Two of the most perceptive things I heard on pitching came from John Hegarty.
No surprise there then.
John was talking about opening up BBH in New York.
He said they started by doing their pitching the traditional English way.
A brief introduction about who BBH were and who their clients were.
Then straight into the pitch.
The analysis of the client’s problem.
The synthesis of the insight and the brief.
Finally the actual work itself.
Just the same way everyone always does it.
John said he noticed that they were losing the client’s attention fairly early on in the process.
Being American, they didn’t know who BBH were or why they should listen to them.
Especially as what they were saying was different to the other agencies.
John knew they needed to find a way to make clients sit up and pay attention.
To make sure that the BBH name and brand carried some weight.
That way their recommendations would, too.
And John remembered something he’d heard about the film ‘Ghandi’.
Richard Attenborough knew that most Americans didn’t know who Ghandi was, or why they should care.
And they weren’t going to sit through a three hour film waiting to find out.
Attenborough knew he needed to give them a reason to pay attention.
So he moved the funeral scene from the end of the movie to the front.
So the first thing the audience sees is a million people.
An entire city jam-packed with people weeping and wailing at this great man’s funeral.
That tells the audience right upfront that this was a fantastically important person.
And everything that follows is therefore worth paying attention to.
John thought he’d do the same thing for BBH.
He’d put the reason to pay attention right up front.
And so, before the pitch started, John would say to the clients “You probably don’t know a lot about us, so we’d just like to show you a short reel of some of the work we’ve done.”
Then they’d play a ten minute reel of amazingly famous, stunning, award-winning work.
And the client’s reaction to each commercial was “You did that?
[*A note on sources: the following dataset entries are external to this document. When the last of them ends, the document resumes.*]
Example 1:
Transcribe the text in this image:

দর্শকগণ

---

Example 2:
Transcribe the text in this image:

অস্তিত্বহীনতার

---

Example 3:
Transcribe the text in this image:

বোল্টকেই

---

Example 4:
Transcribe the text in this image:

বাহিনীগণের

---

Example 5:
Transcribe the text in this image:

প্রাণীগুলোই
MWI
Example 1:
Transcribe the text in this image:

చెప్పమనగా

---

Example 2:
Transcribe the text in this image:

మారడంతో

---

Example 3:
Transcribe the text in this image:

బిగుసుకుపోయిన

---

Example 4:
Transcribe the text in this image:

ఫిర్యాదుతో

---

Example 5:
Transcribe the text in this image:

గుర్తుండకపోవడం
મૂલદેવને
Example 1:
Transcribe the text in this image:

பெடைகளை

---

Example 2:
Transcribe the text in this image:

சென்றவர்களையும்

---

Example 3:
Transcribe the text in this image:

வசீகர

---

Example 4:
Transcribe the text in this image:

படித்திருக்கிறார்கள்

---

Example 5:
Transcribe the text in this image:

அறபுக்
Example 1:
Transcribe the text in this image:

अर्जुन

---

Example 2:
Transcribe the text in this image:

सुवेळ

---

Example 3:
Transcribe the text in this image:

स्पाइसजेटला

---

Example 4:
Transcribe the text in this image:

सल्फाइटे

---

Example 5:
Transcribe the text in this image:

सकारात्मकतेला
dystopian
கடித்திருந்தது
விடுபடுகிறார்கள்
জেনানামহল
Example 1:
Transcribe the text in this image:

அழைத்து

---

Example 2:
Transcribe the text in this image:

I love that, that’s amazing.”
Then, after the reel was finished, and they had the client’s full attention, they could begin the actual pitch.
Just like Ghandi’s funeral.
What’s really perceptive about that is understanding that context is everything.
For consumers and clients.
Supposing the client doesn’t know who you are, and you say something different to everyone else.
That probably means you’re not as good as the rest.
Now suppose the client knows you’re brilliant and you say something different to everyone else.
That probably means you’re better than the rest.
Just like advertising, the thing to do is understand the context before you start.
So you can dominate it and direct it.
And BBH have always been way ahead of everyone else at that.
John explained Nigel’s view of the BBH brand.
“Agencies are all willing to do everything for everyone.
Whatever your product, your brand, your budget, your corporate policy, your rules, they’ll do it.
If you think of agencies as shops, everyone’s on Oxford Street, selling everything to everyone.
No one’s in Bond Street, that’s where we should be.”